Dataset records
=====

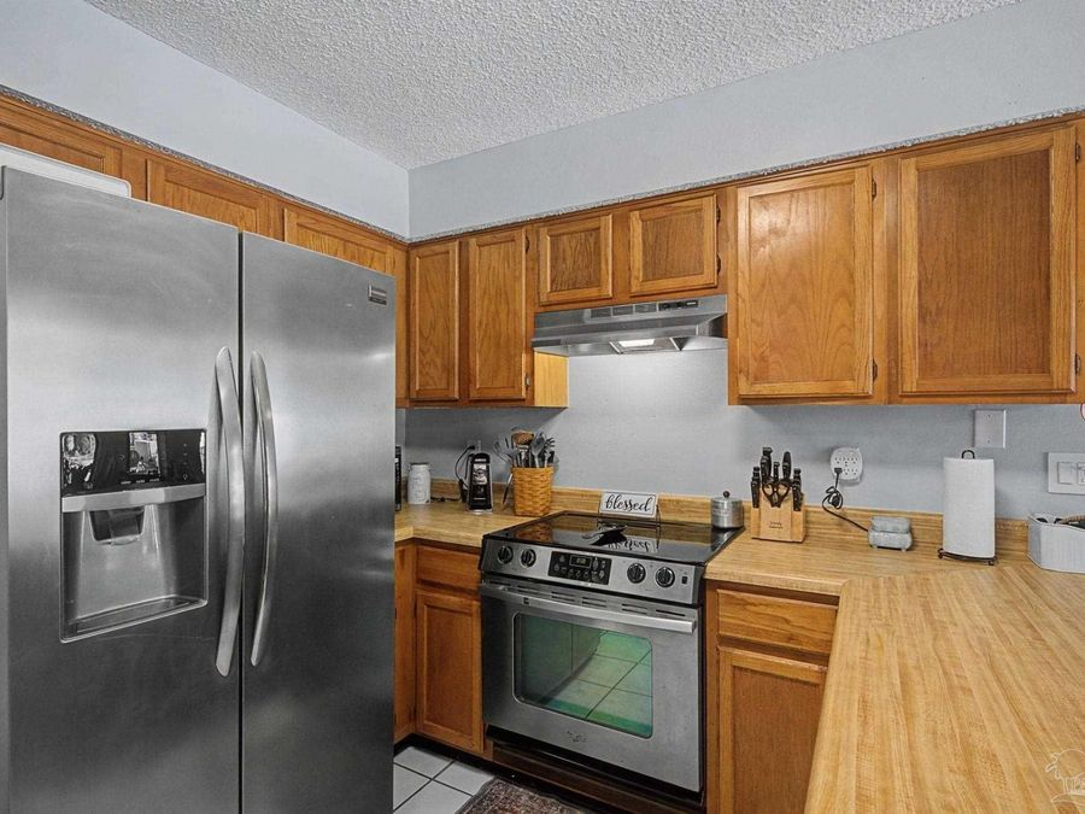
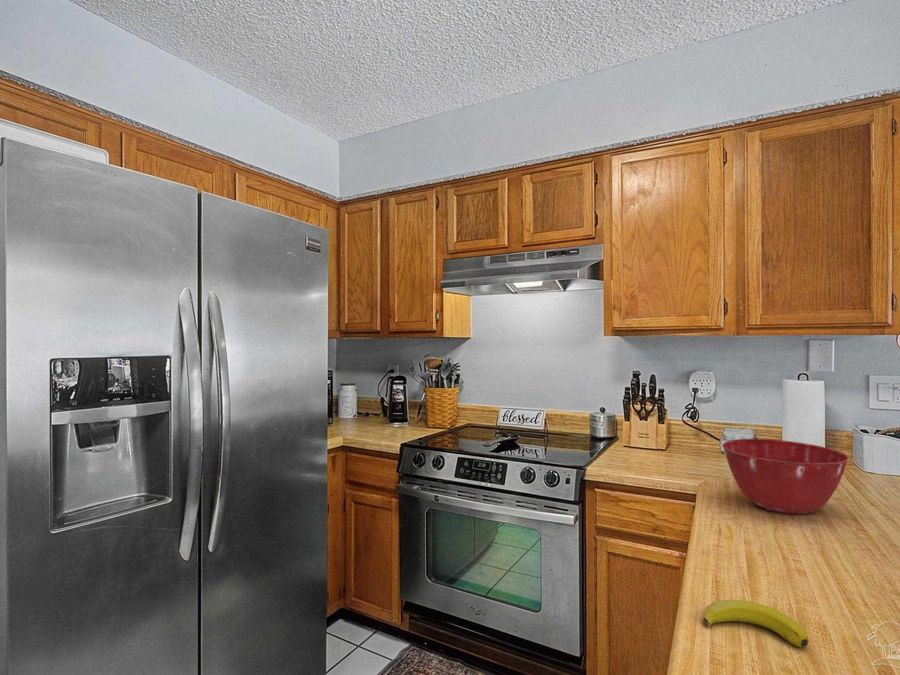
+ mixing bowl [721,438,850,515]
+ banana [703,599,809,648]
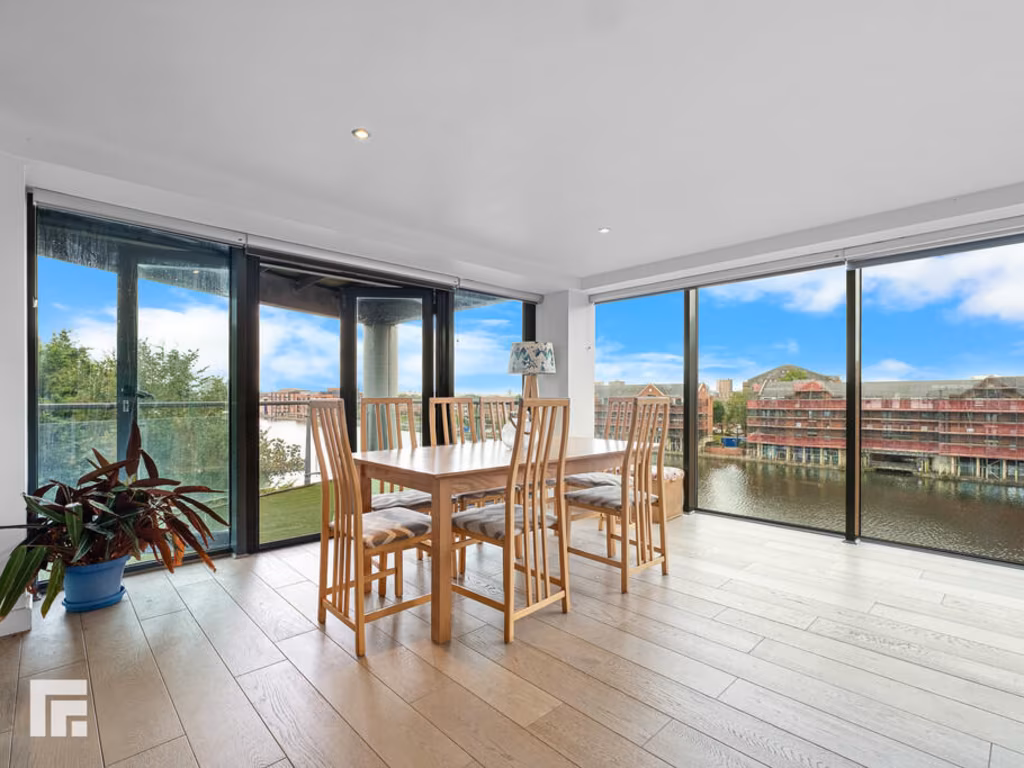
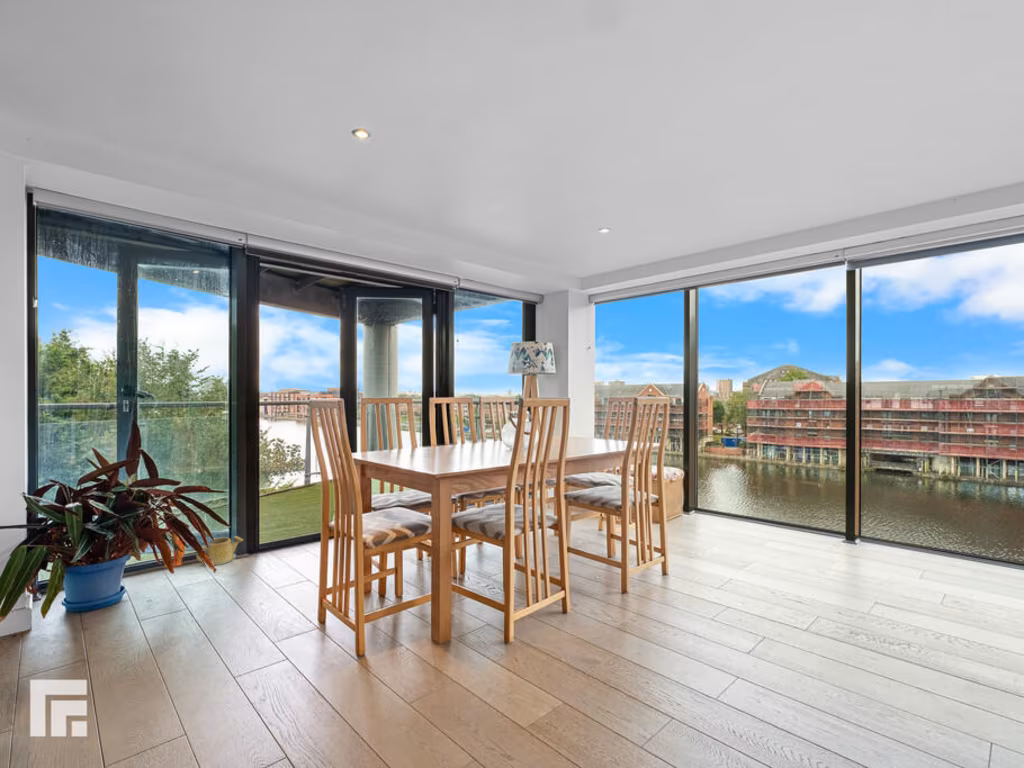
+ watering can [195,535,244,566]
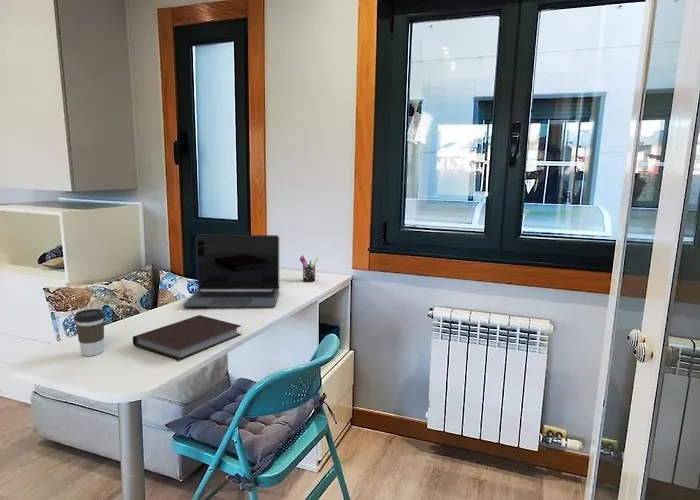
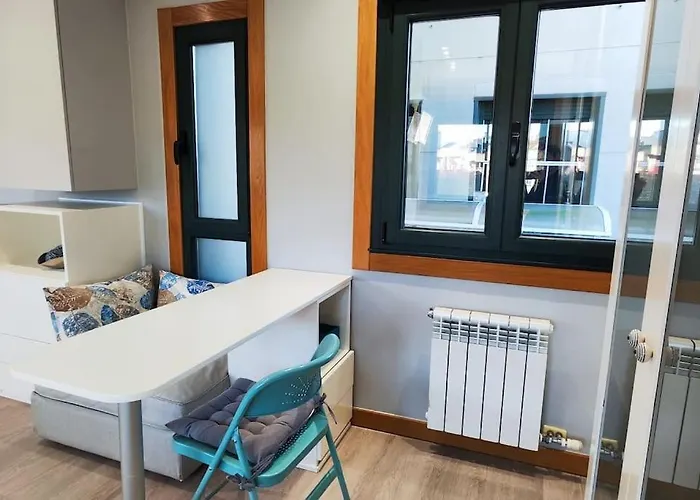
- pen holder [299,254,319,283]
- notebook [132,314,243,361]
- coffee cup [74,308,106,357]
- laptop [182,234,280,308]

=====

▶ **Task instructions**
The answer must consist of the entries above, reproduced word for word, without any pictures.

▶ **Response box**
+ mixing bowl [721,438,850,515]
+ banana [703,599,809,648]
+ watering can [195,535,244,566]
- pen holder [299,254,319,283]
- notebook [132,314,243,361]
- coffee cup [74,308,106,357]
- laptop [182,234,280,308]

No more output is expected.